- LPCN 1154 is an oral formulation of brexanolone in development
for the rapid relief of postpartum depression (PPD)
- Topline study results expected in H1 2023
SALT
LAKE CITY, April 3, 2023 /PRNewswire/ --
Lipocine Inc. (NASDAQ: LPCN), a biopharmaceutical company
focused on treating Central Nervous System (CNS) disorders by
leveraging its proprietary platform to develop differentiated
products, today announced that the first participant has been dosed
in a pilot clinical bridge study of LPCN 1154 (oral brexanolone)
and approved injectable brexanolone. The U.S. Food and
Drug Administration (FDA) has agreed with Lipocine's proposal for
establishing the efficacy and safety of LPCN 1154 in women with PPD
through a clinical (pharmacokinetic) bridge to an approved IV
infusion of brexanolone via a 505(b)(2) NDA filing. Lipocine
plans to conduct a pivotal study designed to support NDA filing
pending results from the pilot clinical bridge
study.
LPCN 1154 is targeted to be a rapid onset "at home"

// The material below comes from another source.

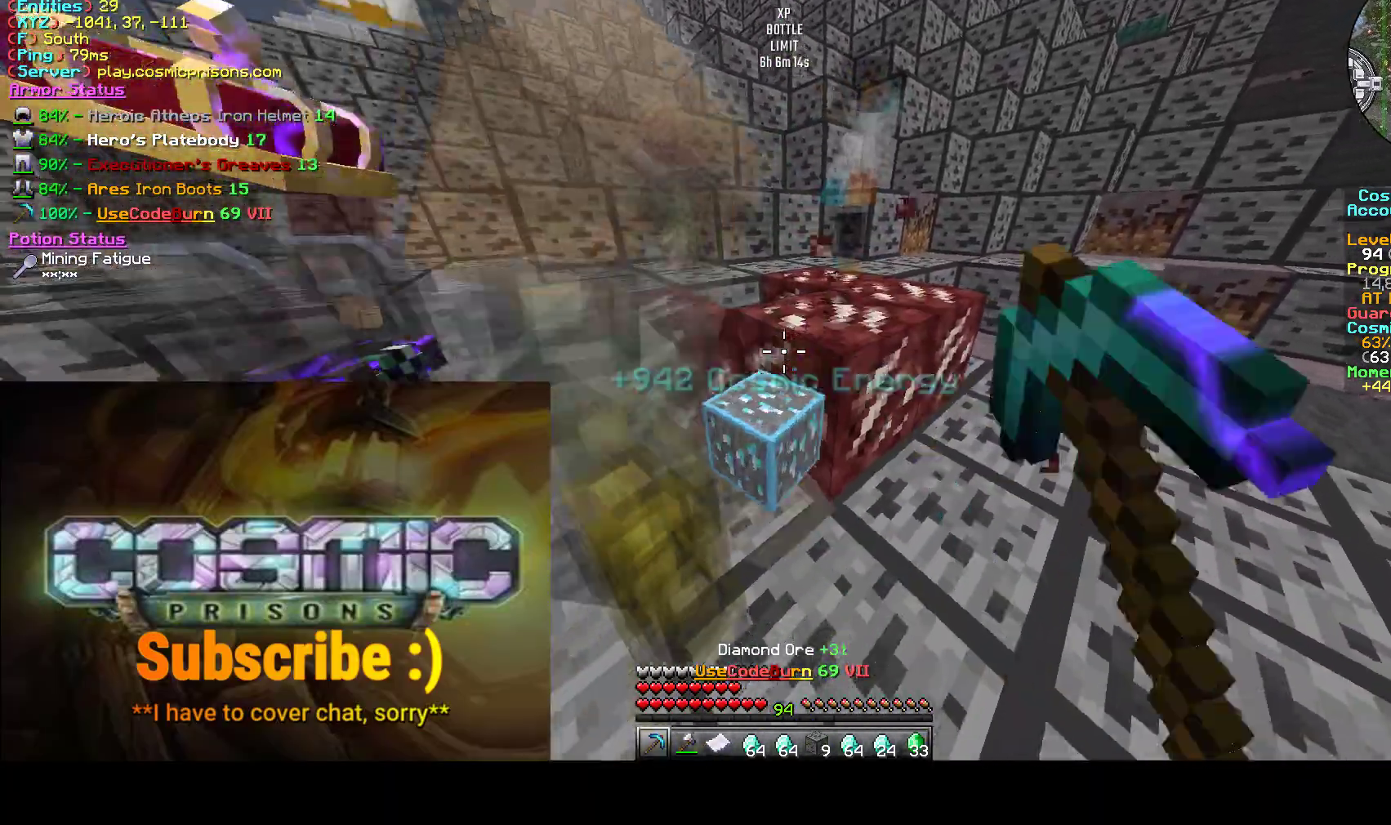
{"keys": [], "mouse": [], "events": [[117, "a", "up"], [133, "s", "up"], [417, "mouse_left", "up"], [433, "d", "up"]]}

oral treatment option for PPD with improved treatment access and
ease of use without disrupting bonding/breast feeding interactions
compared to the current, approved PPD standard of care with its
significant limitations.
The pilot clinical bridge study is an open label, randomized,
partial crossover study. The primary objective of the study is to
compare the exposures of multidose regimens of orally administered
LPCN 1154 and a continuous IV infusion of brexanolone in healthy
postmenopausal women and to inform the dose selection for the
pivotal study. The secondary objective is to evaluate the safety
and tolerability of multidose regimens of oral LPCN 1154. The study
is expected to enroll a total of 12 participants and is being
conducted at a single center in the US. Results are expected in the
first half of 2023.
"We are excited about our development progress for LPCN 1154,"
said Dr. Mahesh Patel, President and CEO of Lipocine
Inc. "The days and weeks after childbirth are critical time
periods for the care of both mother and newborn, with urgent relief
a high priority for patients with depression," continued Dr. Patel.
"We believe that, if approved, LPCN 1154, comprising a bioidentical
active, has the potential to be a differentiated treatment for PPD,
providing a convenient oral treatment option for administration in
outpatient settings that would be less burdensome on patients,
caregivers, and providers."
About LPCN 1154
LPCN 1154 is an oral formulation of the neuroactive steroid
brexanolone for self-administration in development for the
treatment of PPD. The active moiety in LPCN 1154 is a
bioidentical positive allosteric modulator of y-aminobutyric acid
(GABA) receptor.
About Postpartum Depression
PPD is a major depressive disorder with onset either during
pregnancy or within four weeks of delivery, with symptoms
persisting up to 12 months after childbirth. Symptoms of PPD
include hallmarks of major depression, including, but not limited
to, sadness, depressed mood, loss of interest, change in appetite,
insomnia, sleeping too much, fatigue, difficulty
thinking/concentrating, excessive crying, fear of harming the
baby/oneself, and/or thoughts of death or suicide. Approximately
500,000 women are affected by PPD annually in the United States, and according to the CDC,
an estimated 175,000 women suffer from moderate to severe PPD, and
10-15% of PPD patients have severe depression. The current
approved standard of care is continuous infusion of intravenous
brexanolone which requires inpatient administration with frequent
monitoring.
About Lipocine
Lipocine is a biopharmaceutical company
leveraging its proprietary technology platform to augment
therapeutics through effective oral delivery to develop products
for CNS disorders. Lipocine has candidates in development as well
as candidates for which we are exploring partnering. Our candidates
represent enablement of patient friendly oral delivery options for
favorable benefit to risk profile which target large addressable
markets with significant unmet medical needs.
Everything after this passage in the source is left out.